HDFC has started with outsourcing of data capture for account opening forms and would look at more activities such as data filling and other forms processing if the pilot project with Sai Seva goes well, he said.
“We can replicate this model endlessly across many destinations,” added Ram. “Whatever we are outsourcing is a critical piece for our business.”
Meanwhile, existing customers, such as Royal Sundaram, are already talking about giving new work around their entire national retail health-care venture. Currently, the BPO is processing over 1,000 claims every month for Royal Sundaram.
Lower costs is clearly one reason.
Raju, one of the co-founders, notes that while per seat cost in an urban location, such as Chennai, hovers around Rs15,000, it could be as low as Rs10,000 in the village. “Beyond salary costs, one can also save a lot on infrastructure costs and attrition costs,” she said.
A 1,000 sq. ft office in Chennai could cost as much as Rs35,000 a month when compared with a monthly rent of around Rs10,000 in Puttaparthi.
While many would argue that getting employable youths in such villages could be a challenge, “we have already got over 250 CVs and still get almost five job enquiries every single day,” said Sai Krishna, project manager with Sai Seva, who left his job at MMC Infotech in Chennai to manage the operations of the village BPO.
Candidates such as Sai Prasad, 21, who joined as an office boy at the venture a few months ago, was recently inducted as a full-time employee working on the HDFC project. “He showed a lot of interest in moving to the operations role, and even picked up typing speed from nowhere to around 62 words per minute,” said Krishna.

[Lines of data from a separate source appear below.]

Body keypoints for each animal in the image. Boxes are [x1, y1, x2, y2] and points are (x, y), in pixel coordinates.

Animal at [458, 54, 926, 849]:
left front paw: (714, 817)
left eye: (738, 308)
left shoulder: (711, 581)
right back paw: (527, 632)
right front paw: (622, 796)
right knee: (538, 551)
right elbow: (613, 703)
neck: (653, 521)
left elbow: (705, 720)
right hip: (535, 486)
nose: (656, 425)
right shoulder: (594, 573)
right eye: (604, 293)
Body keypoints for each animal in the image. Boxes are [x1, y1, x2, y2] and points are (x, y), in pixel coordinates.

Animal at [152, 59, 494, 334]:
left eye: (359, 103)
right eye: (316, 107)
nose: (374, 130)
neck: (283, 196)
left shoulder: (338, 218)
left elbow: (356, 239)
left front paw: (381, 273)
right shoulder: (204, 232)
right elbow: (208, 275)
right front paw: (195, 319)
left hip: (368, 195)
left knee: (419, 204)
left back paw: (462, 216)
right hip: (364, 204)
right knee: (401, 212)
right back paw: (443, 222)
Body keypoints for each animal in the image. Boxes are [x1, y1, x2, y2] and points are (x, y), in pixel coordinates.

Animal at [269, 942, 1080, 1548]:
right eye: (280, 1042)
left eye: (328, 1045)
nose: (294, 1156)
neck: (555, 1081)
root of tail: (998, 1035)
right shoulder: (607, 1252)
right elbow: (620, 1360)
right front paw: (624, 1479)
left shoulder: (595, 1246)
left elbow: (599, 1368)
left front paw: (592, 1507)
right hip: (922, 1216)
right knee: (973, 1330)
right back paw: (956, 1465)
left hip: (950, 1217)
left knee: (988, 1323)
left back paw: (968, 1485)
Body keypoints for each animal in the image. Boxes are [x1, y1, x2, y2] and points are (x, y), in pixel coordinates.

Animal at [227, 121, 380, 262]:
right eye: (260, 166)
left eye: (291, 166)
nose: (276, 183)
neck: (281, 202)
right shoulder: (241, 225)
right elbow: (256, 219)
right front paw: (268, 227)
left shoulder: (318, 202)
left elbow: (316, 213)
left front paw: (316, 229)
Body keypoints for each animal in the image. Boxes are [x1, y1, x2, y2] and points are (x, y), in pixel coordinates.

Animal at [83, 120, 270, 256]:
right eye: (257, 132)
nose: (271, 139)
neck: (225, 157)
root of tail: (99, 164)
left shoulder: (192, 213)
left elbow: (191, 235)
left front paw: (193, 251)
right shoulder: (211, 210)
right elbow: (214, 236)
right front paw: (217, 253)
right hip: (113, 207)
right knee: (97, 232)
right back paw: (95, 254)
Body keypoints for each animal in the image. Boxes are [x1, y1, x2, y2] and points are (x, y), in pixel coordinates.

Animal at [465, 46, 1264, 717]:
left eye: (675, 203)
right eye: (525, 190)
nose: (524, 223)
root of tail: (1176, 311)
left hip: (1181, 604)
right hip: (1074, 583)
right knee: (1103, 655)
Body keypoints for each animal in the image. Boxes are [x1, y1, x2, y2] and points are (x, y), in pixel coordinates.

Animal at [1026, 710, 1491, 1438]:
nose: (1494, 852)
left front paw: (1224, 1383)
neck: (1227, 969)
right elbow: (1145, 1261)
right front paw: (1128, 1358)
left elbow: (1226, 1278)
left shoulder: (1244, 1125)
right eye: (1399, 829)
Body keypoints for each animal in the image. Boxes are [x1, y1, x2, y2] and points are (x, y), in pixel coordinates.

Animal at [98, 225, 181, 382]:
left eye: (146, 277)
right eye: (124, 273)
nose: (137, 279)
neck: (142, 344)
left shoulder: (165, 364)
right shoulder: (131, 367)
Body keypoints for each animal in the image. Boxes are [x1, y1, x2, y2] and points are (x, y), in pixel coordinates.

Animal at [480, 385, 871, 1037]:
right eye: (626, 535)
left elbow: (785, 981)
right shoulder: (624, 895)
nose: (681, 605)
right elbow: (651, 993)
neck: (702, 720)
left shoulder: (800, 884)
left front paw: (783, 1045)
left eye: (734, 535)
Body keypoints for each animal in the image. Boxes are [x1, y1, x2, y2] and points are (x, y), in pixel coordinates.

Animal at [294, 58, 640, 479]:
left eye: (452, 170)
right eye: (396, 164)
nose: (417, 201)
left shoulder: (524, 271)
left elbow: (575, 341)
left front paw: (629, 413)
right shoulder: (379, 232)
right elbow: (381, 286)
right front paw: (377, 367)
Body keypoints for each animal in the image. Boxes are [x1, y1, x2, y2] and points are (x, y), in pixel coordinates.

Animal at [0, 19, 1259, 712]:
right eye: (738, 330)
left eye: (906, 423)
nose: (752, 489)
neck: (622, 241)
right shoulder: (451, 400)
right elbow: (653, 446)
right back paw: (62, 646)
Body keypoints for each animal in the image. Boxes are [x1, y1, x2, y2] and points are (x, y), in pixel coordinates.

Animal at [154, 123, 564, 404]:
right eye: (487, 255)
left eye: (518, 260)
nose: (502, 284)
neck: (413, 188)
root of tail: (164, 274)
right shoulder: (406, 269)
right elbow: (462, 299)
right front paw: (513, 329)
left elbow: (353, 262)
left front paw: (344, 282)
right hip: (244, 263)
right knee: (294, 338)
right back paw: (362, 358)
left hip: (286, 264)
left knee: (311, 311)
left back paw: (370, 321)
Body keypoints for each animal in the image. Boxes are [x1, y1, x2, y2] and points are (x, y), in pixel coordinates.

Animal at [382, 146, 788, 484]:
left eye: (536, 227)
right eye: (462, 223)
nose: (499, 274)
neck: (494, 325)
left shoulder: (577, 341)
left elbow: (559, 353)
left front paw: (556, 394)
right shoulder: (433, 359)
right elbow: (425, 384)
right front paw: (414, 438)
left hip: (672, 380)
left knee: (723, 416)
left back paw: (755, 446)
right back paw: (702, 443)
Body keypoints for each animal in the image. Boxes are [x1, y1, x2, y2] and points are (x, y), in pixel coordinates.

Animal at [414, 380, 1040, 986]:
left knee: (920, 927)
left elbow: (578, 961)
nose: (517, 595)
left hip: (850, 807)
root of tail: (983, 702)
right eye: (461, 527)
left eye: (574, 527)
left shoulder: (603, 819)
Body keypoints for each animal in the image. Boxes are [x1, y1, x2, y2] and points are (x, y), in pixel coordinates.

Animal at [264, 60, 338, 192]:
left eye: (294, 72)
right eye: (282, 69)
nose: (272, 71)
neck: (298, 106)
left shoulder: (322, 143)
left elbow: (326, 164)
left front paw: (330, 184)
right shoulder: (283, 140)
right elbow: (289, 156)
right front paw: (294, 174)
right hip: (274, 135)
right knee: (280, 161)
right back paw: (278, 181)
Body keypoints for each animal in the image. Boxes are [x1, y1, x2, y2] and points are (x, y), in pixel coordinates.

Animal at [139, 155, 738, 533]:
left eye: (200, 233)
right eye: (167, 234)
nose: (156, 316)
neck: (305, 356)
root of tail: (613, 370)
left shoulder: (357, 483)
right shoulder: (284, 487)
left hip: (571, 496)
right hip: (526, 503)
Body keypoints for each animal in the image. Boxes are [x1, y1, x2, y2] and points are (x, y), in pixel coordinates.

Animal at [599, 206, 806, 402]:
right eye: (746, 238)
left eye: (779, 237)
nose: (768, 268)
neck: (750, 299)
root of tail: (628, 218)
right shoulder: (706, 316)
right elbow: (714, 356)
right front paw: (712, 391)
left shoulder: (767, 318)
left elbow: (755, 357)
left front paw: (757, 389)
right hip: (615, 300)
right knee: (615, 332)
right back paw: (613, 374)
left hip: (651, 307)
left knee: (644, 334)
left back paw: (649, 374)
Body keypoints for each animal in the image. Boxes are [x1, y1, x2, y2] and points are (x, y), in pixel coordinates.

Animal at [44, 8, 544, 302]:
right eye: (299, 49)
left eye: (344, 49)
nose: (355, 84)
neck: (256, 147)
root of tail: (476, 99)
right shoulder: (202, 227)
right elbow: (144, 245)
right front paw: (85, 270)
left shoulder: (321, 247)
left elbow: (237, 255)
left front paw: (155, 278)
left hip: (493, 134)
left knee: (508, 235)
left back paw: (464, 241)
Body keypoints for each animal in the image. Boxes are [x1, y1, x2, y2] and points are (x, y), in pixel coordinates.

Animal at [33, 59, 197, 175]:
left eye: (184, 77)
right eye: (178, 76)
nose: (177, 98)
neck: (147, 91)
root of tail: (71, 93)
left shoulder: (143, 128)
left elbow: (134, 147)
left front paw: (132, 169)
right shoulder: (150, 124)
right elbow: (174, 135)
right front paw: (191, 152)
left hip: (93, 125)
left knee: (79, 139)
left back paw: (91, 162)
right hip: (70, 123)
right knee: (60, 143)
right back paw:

Adds Raju: “We want to take these jobs to the villages and not get them to migrate.”
Employees such as Babu and Prasad are paid around Rs3,500 each month apart from Rs500 that goes into their bank accounts. They are also eligible for a bonus and medical insurance.
Most of the employees at the BPO now speak fluent English. “We put a box in the hall, wherein anybody speaking a word in Telugu has to donate Rs5. After the first few weeks of utter silence, now many are speaking good English,” said Krishna.
With an eye on expansion, Sai Seva has already started training local village youths on basic computer skills such as Microsoft Office, “as it also helps build a pool of resource for any future new business,” said Krishna, noting that “it would be difficult to go beyond 200 seats in Puttaparthi.”
With new business coming in, Sai Seva is looking at more rural centres in locations such as Bagepally and Kuppam in AP, “and will have centres in over 25 villages across the country in the coming few years,” said Narain.